For a change, it wasn’t just out-of-towners wandering slack-jawed at the sights of Manhattan. Facing a massive cleanup from Sandy’s devastation Tuesday, New Yorkers were a state of disbelief as they realized that America’s largest city, for all its museums and Broadway shows, its noisy subways and neon-lit squares, was no match for a super storm.

“The weirdest thing is going from being totally plugged in to being totally incommunicado,” said Carlos Cucurella, as he described the second when his world — and that of more than a quarter-million other residents of Lower Manhattan — went dark when the storm suddenly walloped the city at about 8:30 p.m.

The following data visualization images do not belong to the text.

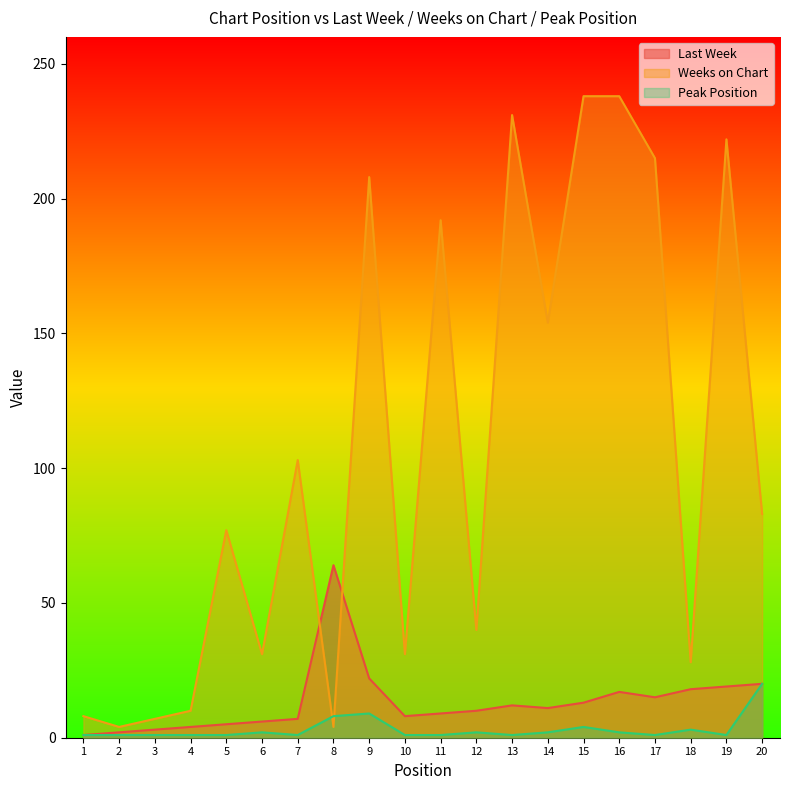

Which series has the largest total across all categories?

Weeks on Chart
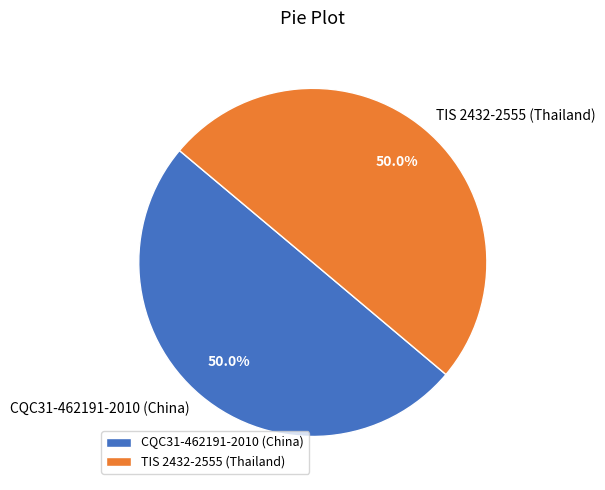

Count the number of slices in the pie.

2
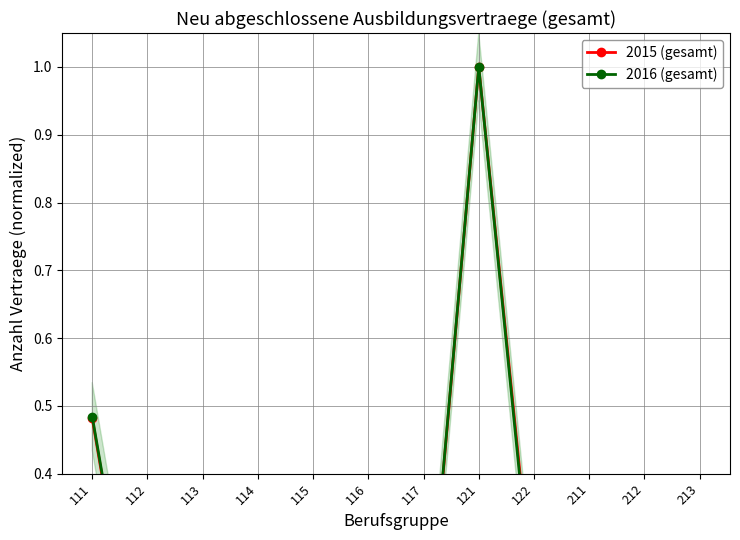

Does the chart display data point markers on the line(s)?

Yes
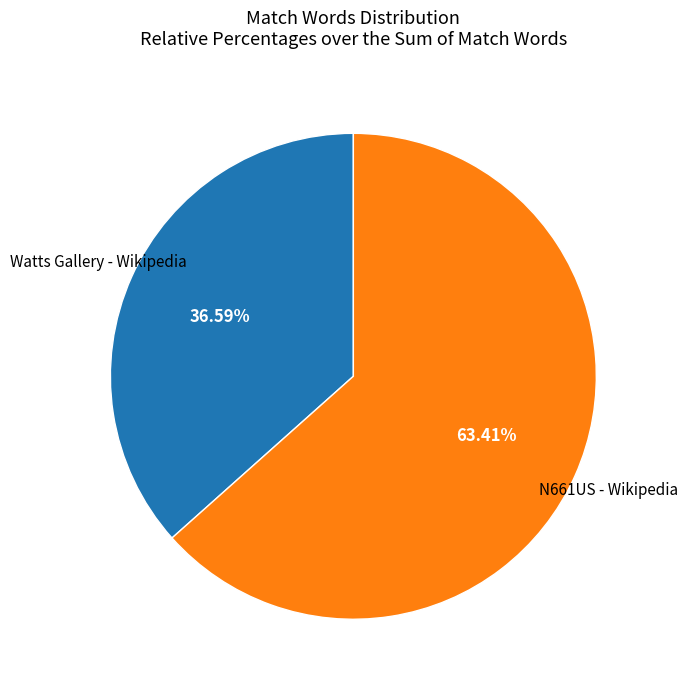

How many segments does this pie chart have?

2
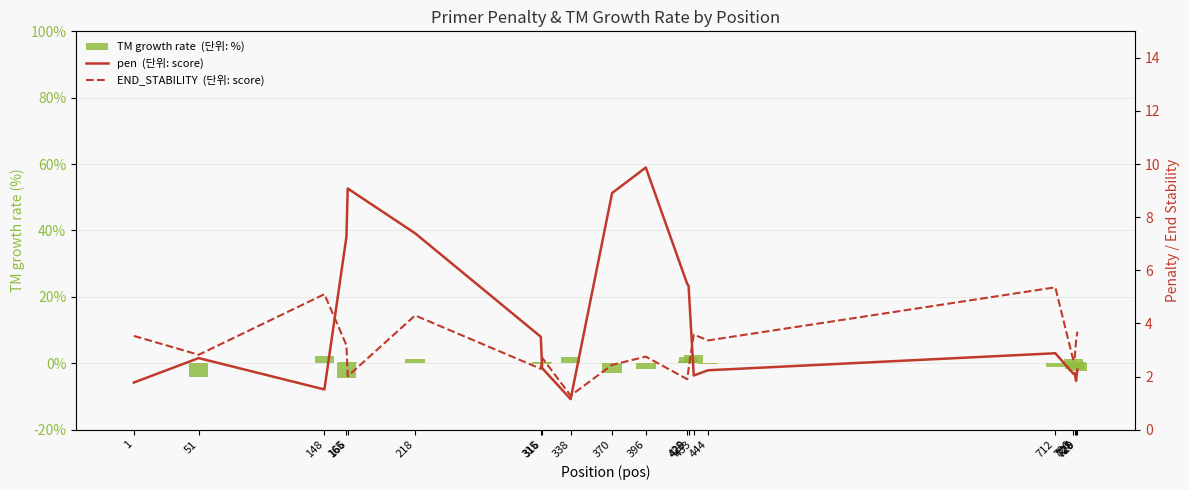

Between 712 and 315, which is larger?

315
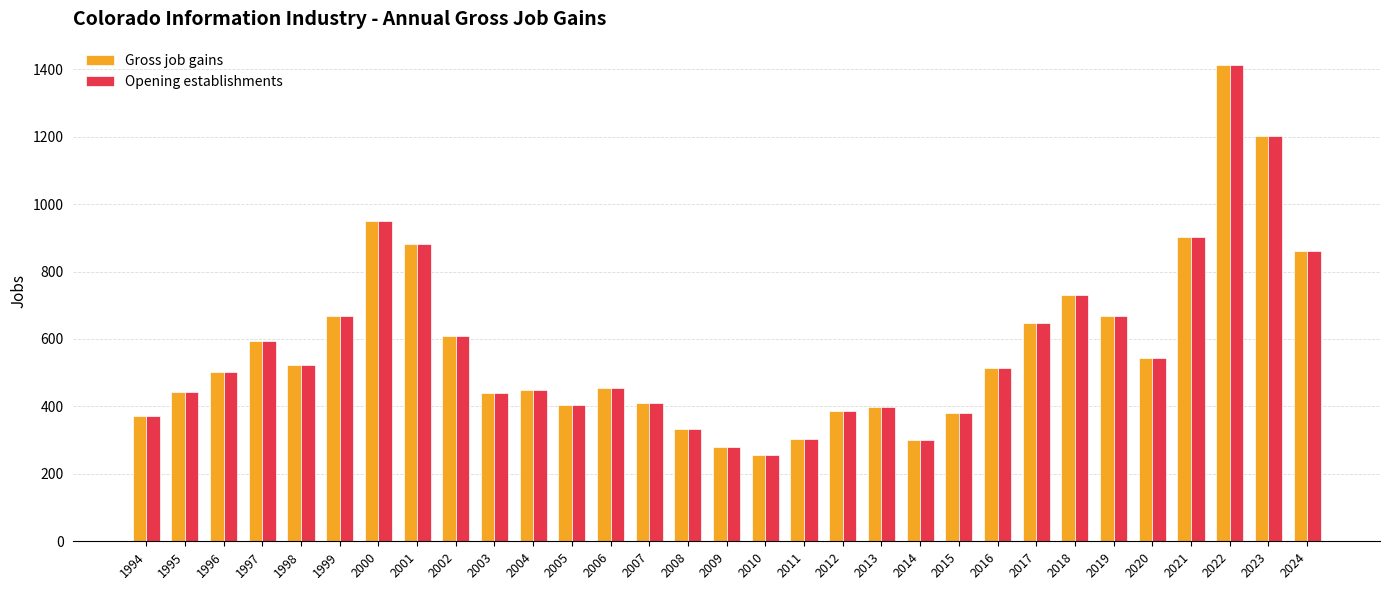

At how many categories does at least one series exceed 776?

6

EDT Monday.

Cucurella had been in his West Village apartment watching coverage of Sandy on TV, while following Facebook and Twitter updates and swapping text messages with friends.

Then a transformer exploded at a midtown Con Edison electrical substation. His six-story building and hundreds of others lost power. In an instant, much of Manhattan’s brilliant skyline became a gloomy shadow against the night sky.

Over the next 30 minutes, as a moon-driven high tide surged in at record levels, and the storm pushed the Atlantic Ocean sloshing into New York Harbor, rivers of cold gray water suddenly ran 3 feet deep on some city streets.

That’s when Grace Martinez looked out her 3rd-floor window on the Lower East Side and saw something she’d never seen before: cars floating down Avenue C.

Upstairs, her neighbor, Luzdelia Cruz, got a call from her sister. “There’s a guy going by in a Jet-Ski,” she told Cruz.

Just as quickly, the flood began to recede. By 1 a.m. Tuesday, it was over.

Only it wasn’t. The city used as a location for countless Hollywood disaster movies suddenly looked like the real thing, complete with the sound track of wailing sirens.